**What you need to do**
Check every line of the data below for the word "four", then give only the number of lines that have it.

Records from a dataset

::::

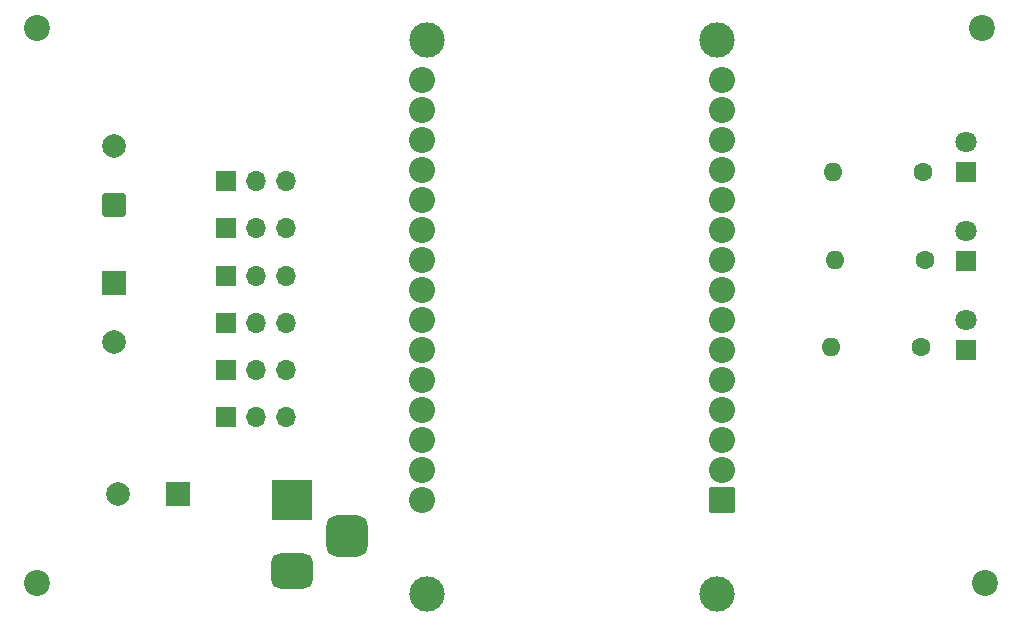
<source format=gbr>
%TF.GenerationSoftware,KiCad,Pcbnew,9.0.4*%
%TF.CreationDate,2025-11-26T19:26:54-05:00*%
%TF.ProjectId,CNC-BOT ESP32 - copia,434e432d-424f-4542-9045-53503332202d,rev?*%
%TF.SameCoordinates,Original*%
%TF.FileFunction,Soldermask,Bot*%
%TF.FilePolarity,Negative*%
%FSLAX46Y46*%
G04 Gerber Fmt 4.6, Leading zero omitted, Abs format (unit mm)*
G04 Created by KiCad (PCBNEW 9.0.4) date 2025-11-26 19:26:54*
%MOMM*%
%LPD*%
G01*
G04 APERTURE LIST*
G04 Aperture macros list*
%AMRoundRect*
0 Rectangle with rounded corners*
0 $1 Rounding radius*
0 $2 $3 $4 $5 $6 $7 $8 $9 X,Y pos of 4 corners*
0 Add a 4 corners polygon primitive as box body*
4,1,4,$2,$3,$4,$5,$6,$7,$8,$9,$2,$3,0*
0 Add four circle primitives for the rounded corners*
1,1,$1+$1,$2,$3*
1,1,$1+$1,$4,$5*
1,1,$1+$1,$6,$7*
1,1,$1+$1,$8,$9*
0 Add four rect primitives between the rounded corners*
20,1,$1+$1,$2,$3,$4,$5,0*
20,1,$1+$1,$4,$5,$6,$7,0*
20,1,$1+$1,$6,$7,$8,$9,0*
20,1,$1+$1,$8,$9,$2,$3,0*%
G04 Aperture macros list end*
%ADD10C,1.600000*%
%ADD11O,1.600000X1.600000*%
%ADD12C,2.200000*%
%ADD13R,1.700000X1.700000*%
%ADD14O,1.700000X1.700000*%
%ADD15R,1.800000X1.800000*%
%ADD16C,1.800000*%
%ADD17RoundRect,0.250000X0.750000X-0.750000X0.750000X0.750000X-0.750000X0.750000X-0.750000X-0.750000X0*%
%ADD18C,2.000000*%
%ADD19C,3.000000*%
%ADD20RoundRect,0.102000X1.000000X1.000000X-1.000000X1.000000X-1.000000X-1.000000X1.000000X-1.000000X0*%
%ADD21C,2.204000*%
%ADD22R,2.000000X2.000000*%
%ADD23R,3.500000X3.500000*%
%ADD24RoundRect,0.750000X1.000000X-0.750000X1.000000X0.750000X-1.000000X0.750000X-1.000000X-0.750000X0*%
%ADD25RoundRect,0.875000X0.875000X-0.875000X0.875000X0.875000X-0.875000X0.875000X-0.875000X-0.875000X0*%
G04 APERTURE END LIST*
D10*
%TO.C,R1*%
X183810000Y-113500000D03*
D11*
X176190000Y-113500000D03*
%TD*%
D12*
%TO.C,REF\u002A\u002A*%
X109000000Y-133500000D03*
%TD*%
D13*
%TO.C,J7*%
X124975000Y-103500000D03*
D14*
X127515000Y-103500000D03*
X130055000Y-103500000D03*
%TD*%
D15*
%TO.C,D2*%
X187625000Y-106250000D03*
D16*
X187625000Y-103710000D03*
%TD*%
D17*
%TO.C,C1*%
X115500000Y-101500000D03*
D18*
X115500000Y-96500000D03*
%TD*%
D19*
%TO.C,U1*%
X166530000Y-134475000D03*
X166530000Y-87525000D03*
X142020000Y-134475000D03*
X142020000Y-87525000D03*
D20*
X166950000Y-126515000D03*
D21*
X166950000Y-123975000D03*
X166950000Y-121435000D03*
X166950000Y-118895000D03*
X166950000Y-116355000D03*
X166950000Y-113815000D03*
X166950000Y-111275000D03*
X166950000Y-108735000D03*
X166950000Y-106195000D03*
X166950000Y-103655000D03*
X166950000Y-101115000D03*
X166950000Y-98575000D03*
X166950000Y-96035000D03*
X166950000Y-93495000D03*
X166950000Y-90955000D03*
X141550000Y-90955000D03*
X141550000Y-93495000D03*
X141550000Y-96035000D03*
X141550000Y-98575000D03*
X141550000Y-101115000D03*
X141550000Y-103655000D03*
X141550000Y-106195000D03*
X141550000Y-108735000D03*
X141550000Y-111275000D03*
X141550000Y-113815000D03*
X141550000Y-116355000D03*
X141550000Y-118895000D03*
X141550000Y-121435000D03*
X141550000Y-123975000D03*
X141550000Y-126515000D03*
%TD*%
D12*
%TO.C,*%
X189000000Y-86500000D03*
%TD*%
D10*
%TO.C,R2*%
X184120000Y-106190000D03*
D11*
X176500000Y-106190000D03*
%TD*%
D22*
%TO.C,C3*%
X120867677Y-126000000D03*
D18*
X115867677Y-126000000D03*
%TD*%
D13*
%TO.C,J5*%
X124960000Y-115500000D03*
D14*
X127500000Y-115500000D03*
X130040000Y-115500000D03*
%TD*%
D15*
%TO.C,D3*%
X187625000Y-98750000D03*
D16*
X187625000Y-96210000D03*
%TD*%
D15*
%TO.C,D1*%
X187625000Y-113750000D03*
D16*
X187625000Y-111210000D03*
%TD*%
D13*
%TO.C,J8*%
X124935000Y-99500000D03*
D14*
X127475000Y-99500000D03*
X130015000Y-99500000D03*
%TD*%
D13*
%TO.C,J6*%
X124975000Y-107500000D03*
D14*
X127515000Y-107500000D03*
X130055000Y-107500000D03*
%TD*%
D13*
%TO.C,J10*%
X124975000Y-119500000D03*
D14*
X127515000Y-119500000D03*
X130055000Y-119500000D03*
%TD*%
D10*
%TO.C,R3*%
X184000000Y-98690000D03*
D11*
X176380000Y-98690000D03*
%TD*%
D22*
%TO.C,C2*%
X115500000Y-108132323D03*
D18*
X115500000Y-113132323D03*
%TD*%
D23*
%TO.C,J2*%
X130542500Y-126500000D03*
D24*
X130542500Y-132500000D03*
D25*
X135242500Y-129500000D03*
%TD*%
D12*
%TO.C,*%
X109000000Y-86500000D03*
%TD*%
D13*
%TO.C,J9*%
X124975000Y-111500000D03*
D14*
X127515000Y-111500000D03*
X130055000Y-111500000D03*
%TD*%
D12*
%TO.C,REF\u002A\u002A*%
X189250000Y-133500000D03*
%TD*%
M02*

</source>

::::

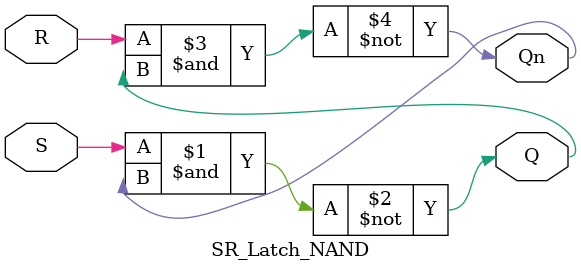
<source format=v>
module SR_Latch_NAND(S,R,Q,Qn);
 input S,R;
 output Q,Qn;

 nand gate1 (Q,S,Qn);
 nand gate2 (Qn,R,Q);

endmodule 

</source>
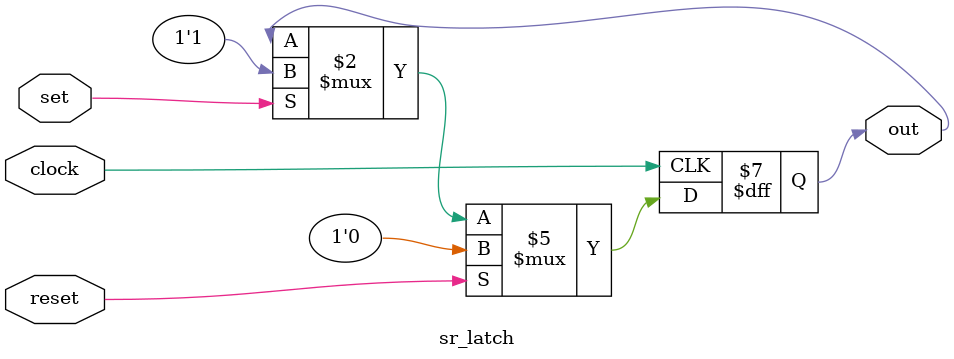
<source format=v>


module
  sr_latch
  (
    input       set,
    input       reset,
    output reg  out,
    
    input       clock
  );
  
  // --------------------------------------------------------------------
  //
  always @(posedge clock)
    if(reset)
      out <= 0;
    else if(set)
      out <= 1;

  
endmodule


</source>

::::

**Task answer**
2